> _Source material_

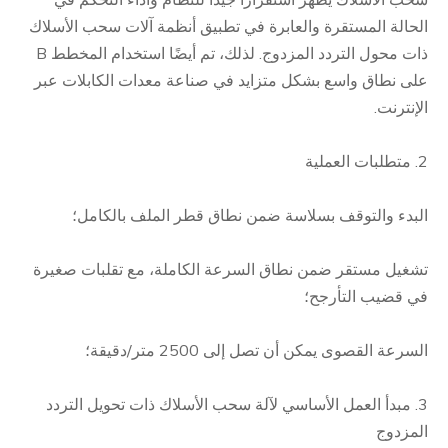
الحالة المستقرة والعابرة في تطبيق أنظمة آلات سحب الأسلاك
ذات محول التردد المزدوج. لذلك، تم أيضًا استخدام المخطط B
على نطاق واسع بشكل متزايد في صناعة معدات الكابلات عبر
الإنترنت.
2. متطلبات العملية
البدء والتوقف بسلاسة ضمن نطاق قطر الملف بالكامل؛
تشغيل مستقر ضمن نطاق السرعة الكاملة، مع تقلبات صغيرة
في قضيب التأرجح؛
السرعة القصوى يمكن أن تصل إلى 2500 متر/دقيقة؛
3. مبدأ العمل الأساسي لآلة سحب الأسلاك ذات تحويل التردد
المزدوج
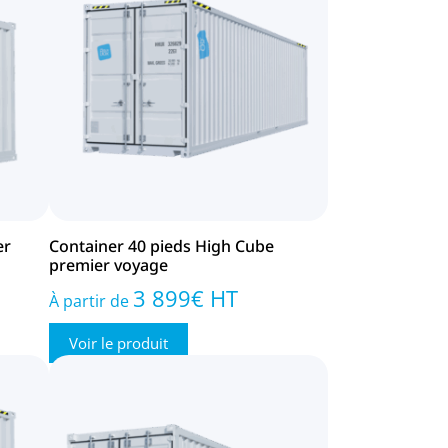
er
Container 40 pieds High Cube
premier voyage
3 899
€
HT
À partir de
Voir le produit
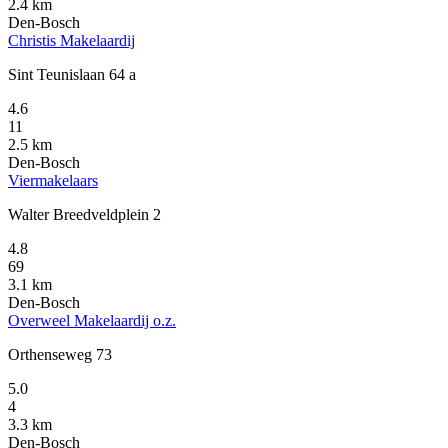
2.4 km
Den-Bosch
Christis Makelaardij
Sint Teunislaan 64 a
4.6
11
2.5 km
Den-Bosch
Viermakelaars
Walter Breedveldplein 2
4.8
69
3.1 km
Den-Bosch
Overweel Makelaardij o.z.
Orthenseweg 73
5.0
4
3.3 km
Den-Bosch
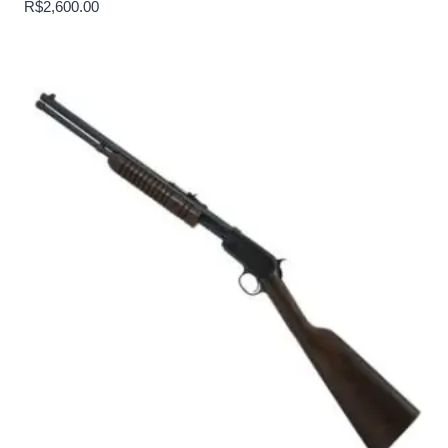
R$
2,600.00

> _Exercise requirements_
Count every line of the data above where "المزدوج" appears, and give the total only.

> _Answer for this exercise_
2